◆ WORK INSTRUCTIONS: Check every line of the material for the word "into". Copy those that have it.

◆ LISTED RECORDS:
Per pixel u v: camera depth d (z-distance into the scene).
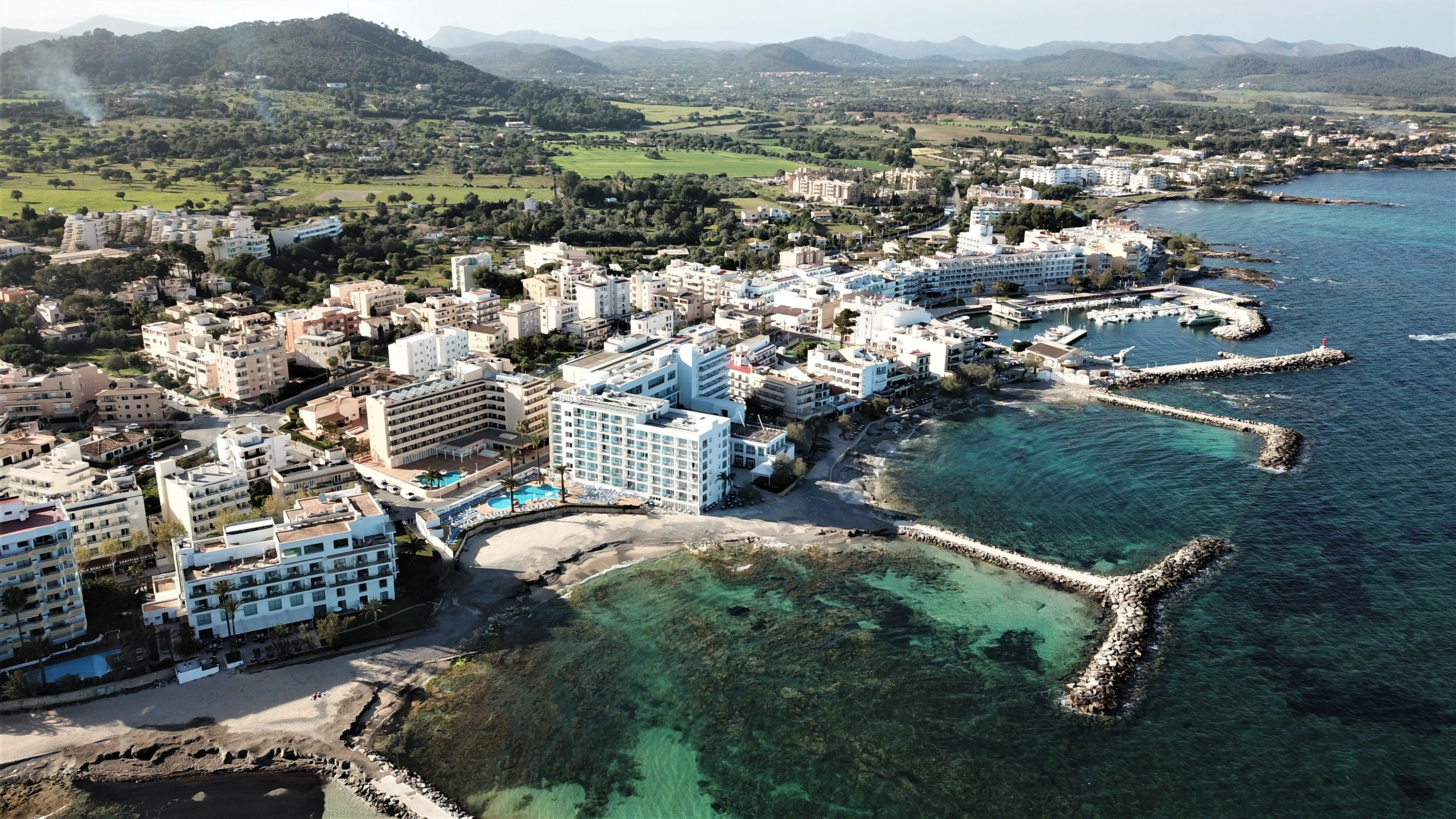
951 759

...

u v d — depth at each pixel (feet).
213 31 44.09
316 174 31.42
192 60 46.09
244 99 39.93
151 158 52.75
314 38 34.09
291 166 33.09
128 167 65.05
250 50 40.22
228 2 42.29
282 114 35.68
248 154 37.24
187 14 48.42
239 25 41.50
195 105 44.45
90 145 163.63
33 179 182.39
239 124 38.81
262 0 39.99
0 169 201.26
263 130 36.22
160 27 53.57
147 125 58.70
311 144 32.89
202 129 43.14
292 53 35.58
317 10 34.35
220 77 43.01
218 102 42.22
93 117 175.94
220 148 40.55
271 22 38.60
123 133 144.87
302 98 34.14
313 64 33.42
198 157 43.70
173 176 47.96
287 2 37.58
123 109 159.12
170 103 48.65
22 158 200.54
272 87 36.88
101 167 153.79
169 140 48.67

--

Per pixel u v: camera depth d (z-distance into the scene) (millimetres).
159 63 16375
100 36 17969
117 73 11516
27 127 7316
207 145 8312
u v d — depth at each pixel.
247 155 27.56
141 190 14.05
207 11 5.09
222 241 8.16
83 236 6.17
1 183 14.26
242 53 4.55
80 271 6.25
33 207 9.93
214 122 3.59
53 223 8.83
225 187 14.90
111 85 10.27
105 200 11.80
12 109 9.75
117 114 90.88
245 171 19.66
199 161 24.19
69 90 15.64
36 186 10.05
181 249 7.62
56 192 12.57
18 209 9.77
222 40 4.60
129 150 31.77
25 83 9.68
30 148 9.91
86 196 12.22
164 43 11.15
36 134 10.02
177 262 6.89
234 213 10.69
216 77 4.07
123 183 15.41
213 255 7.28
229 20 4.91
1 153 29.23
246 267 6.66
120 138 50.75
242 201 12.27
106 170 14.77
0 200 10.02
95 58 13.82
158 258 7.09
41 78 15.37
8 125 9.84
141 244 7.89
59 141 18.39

◆ TASK RESULT:
Per pixel u v: camera depth d (z-distance into the scene).
Per pixel u v: camera depth d (z-distance into the scene) (millimetres).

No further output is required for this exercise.